The Book of Songs and The Annals (from the Warring States period) record hemp as one of the six crops planted in ancient China.

  • 221 BC to 24 AD

A book called The Er Ya, the earliest Chinese dictionary, was written about 2,200 years ago during the Qin or Western Han Dynasties. It explains that male hemp is called “xi ma,” and female hemp is called “ju ma.” The text notes that female hemp grows straight and tall with thick and strong fibers and edible seeds, while male hemp fiber is thin and soft which is ideal for spinning cloth.

Hemp cultivation methods are also described in the agricultural books Si Min Yue Ling (Eastern Han Dynasty 25 to 220 AD), Ji Sheng’s Book (Western Han Dynasty 206 BC to 24 AD), and Qi Min Yao Shu (Northern Wei Dynasty 386 to 534 AD) [3]. Along with recording the use of potash fertilizer, these records also detail sowing times, seed collection techniques, and field controls. They even detail how male plants are best used for fiber, and how removing male plants will prevent female plants from producing seed.

It is quite amazing that these ancient people could have such advanced cultivation techniques and even grasp that cannabis is a dioecious (two-gendered) plant [3]. Europeans did not discover and record this until 1500 years later. Chinese records also recommend using adzuki beans as a green manure before planting hemp, along with the use of cover crops and rotational cropping. These agricultural techniques are still used in modern farming.

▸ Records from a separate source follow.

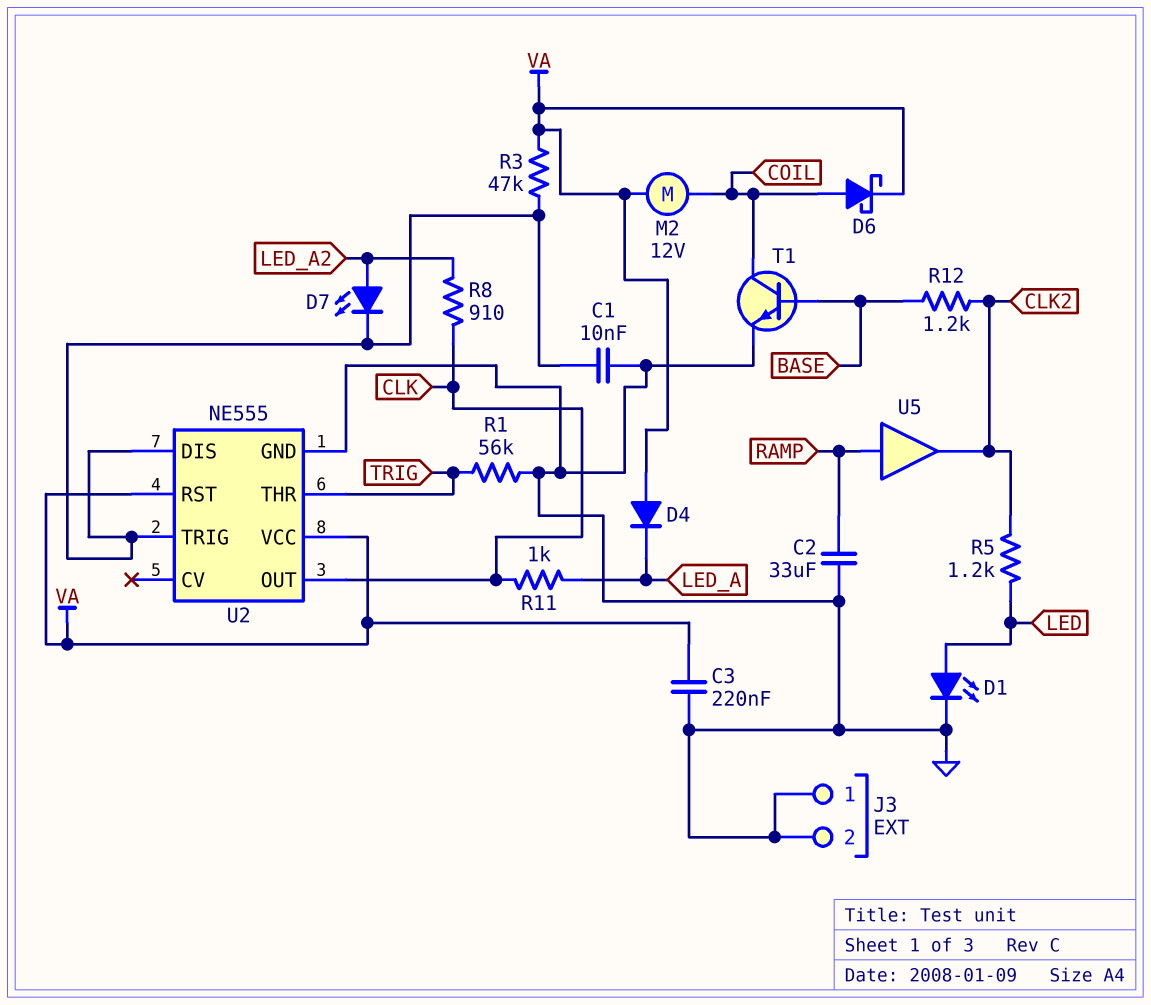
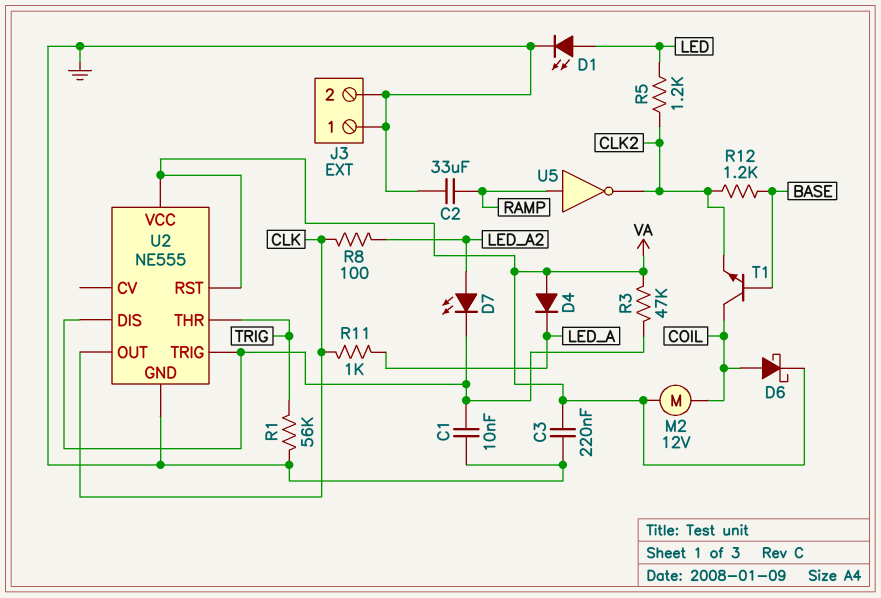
R8: 910 (CLK, LED_A2) -> 100 (CLK, LED_A2)
T1: NPN (B BASE, C COIL, E GND) -> NPN (B BASE, C COIL, E CLK2)
U5: buffer (in RAMP, out CLK2) -> NOT (in RAMP, out CLK2)

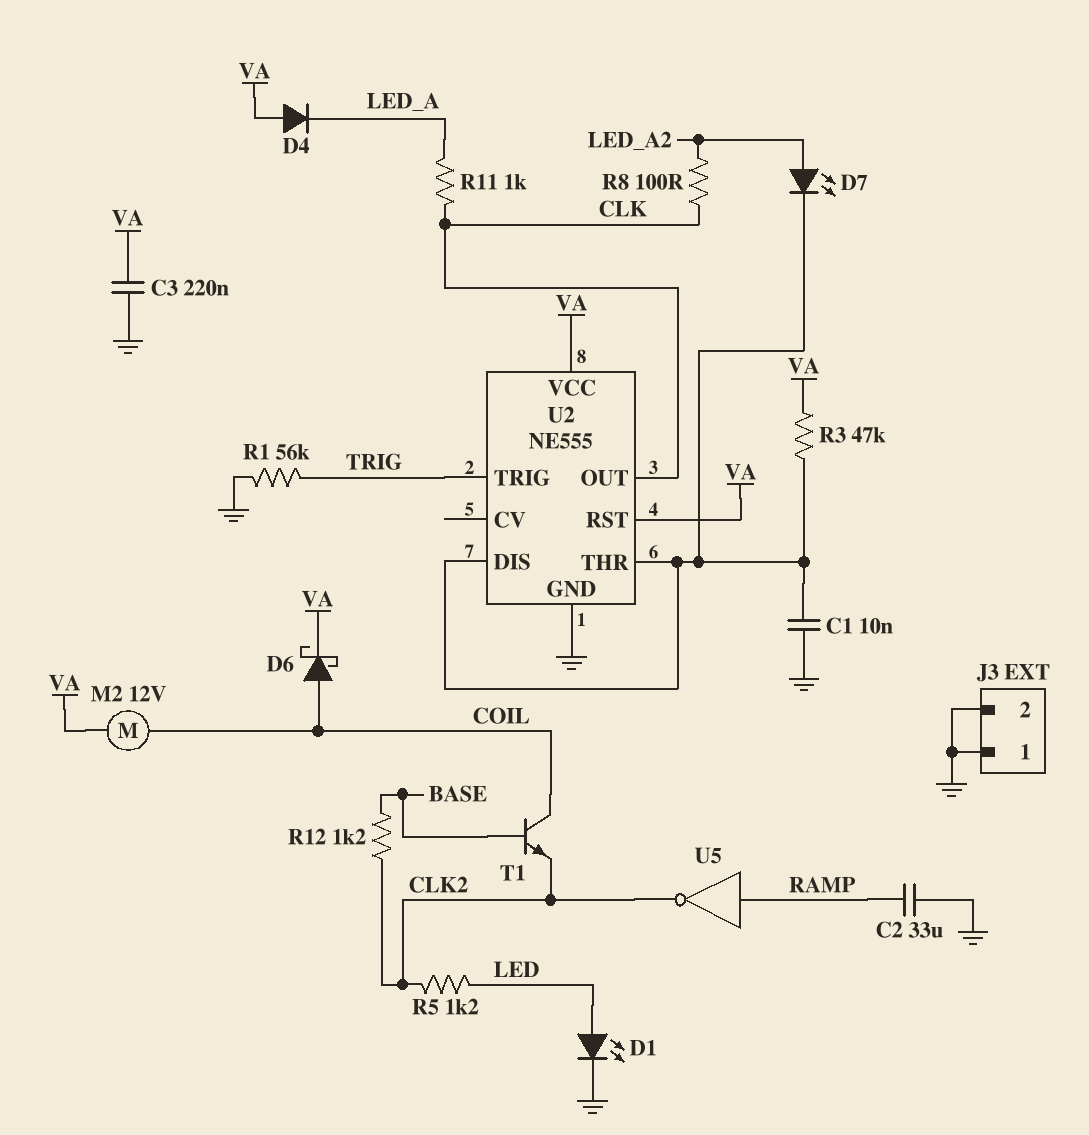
U2 pin THR: TRIG -> U2/DIS
U2 pin TRIG: U2/DIS -> TRIG

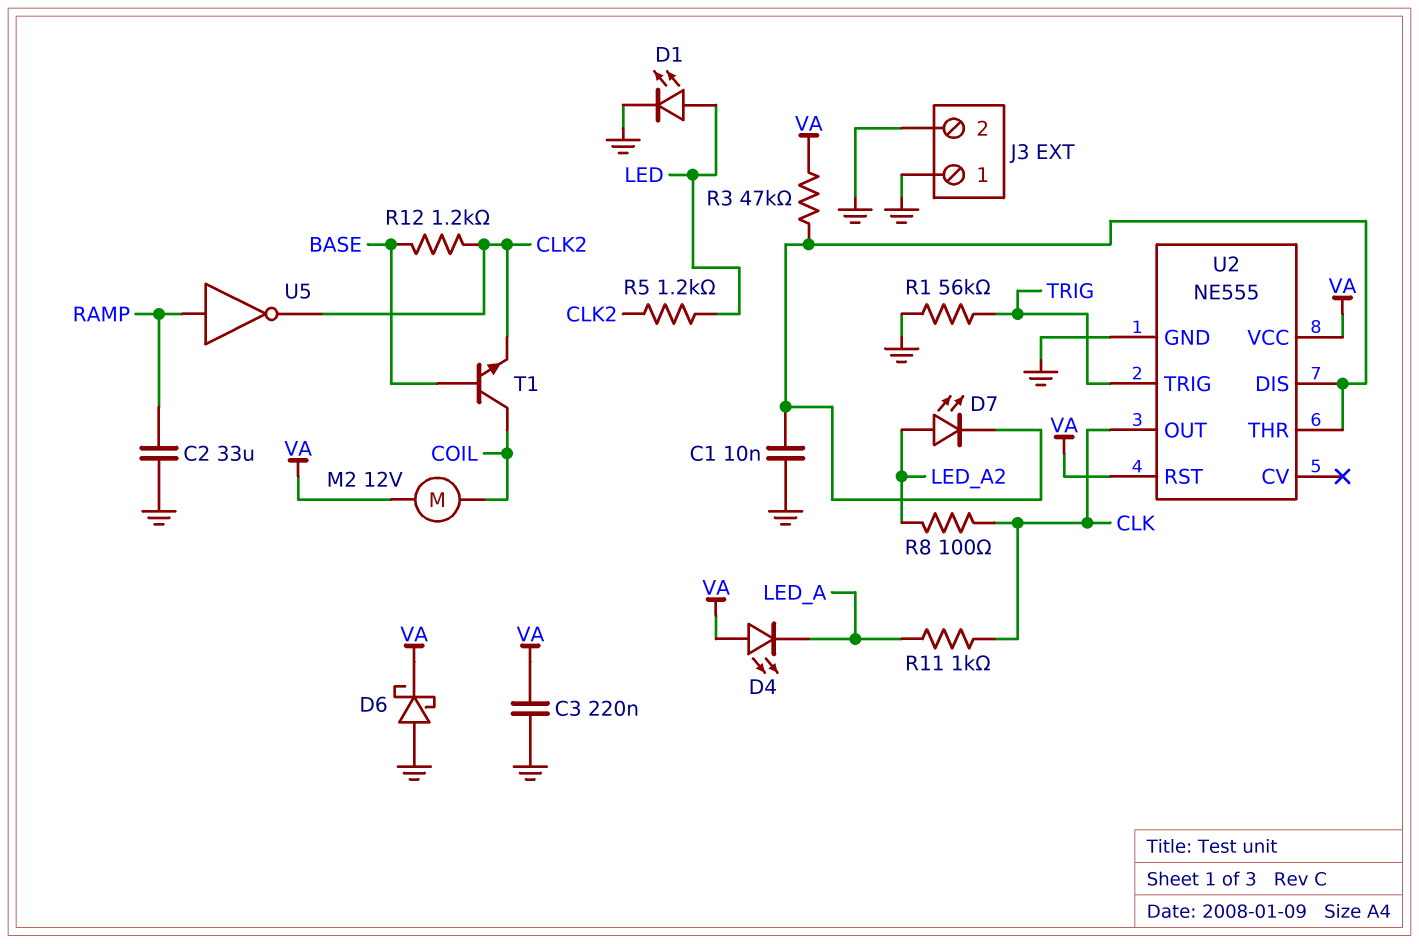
D4: diode (A VA, K LED_A) -> LED (A VA, K LED_A)
D6: schottky (A COIL, K VA) -> schottky (A GND, K VA)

Final Thoughts on Chinese Landrace Cannabis

With such a rich history of hemp use, many are surprised that modern China has a strict anti-cannabis stance. While hemp is still widely used, it is not likely that marijuana will gain acceptance for medical or recreational purposes. This cultural phenomenon arose due to the Opium Wars. During these wars, opium from British-occupied India was pumped into China in a struggle over trading rights for Chinese tea, silk, and porcelain. Opium was initially valued for its medical uses, but the excessive supply created a massive opioid epidemic that ravaged China. These wars forever altered Chinese relations with the West and laid the foundation for strict anti-drug policies. In modern China, even the black market for cannabis is virtually non-existent.

References

  1. Hong, S., & Clarke, R. C. (1996). Taxonomic studies of Cannabis in China. Journal of the International Hemp Association, 3(2), 55-60.

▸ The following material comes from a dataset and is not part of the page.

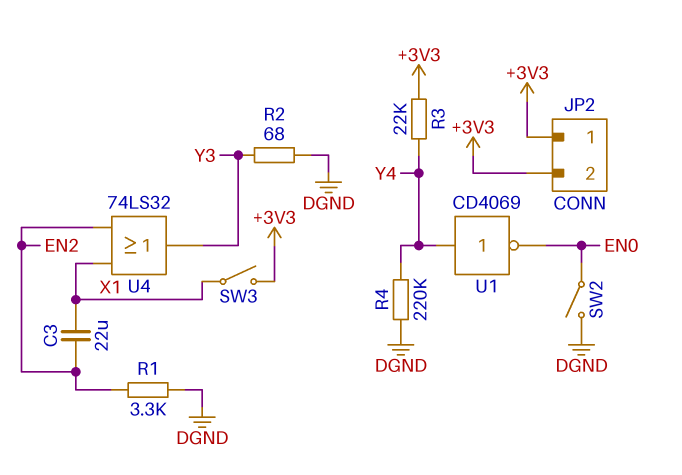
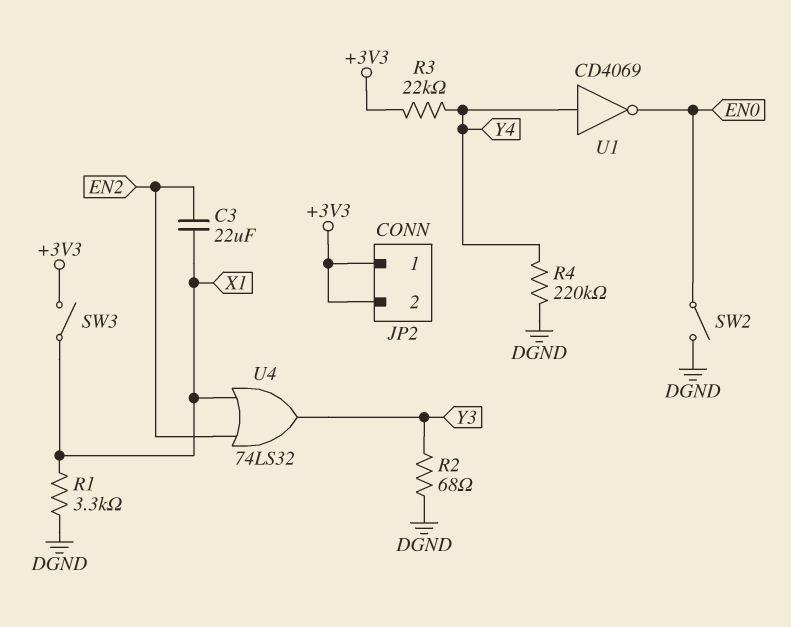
R1: 3.3k (DGND, EN2) -> 3.3k (DGND, X1)

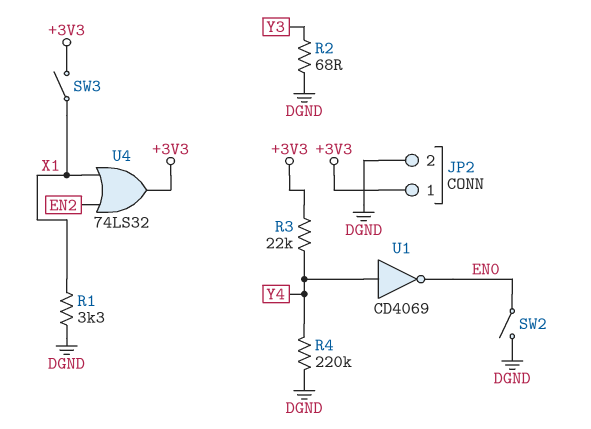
C3: 22uF (EN2, X1) -> none
JP2 pin 2: +3V3 -> DGND
U4: OR 74LS32 (in EN2, in X1, out Y3) -> OR 74LS32 (in EN2, in X1, out +3V3)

https://www.druglibrary.net/olsen/HEMP/IHA/iha03207.html

  1. Jiang, H. E., Li, X., Zhao, Y. X., Ferguson, D. K., Hueber, F., Bera, S., … & Li, C. S. (2006). A new insight into Cannabis sativa (Cannabaceae) utilization from 2500-year-old Yanghai Tombs, Xinjiang, China. Journal of ethnopharmacology, 108(3), 414-422.

https://www.sciencedirect.com/science/article/abs/pii/S0378874106002935

  1. Lu, X., & Clarke, R. C. (1995). The cultivation and use of hemp (Cannabis sativa L.) in ancient China. Journal of the International Hemp Association, 2(1), 26-30.

https://www.druglibrary.org/olsen/hemp/iha/iha02111.html

  1. Touw, M. (1981). The religious and medicinal uses of Cannabis in China, India and Tibet. Journal of psychoactive drugs, 13(1), 23-34.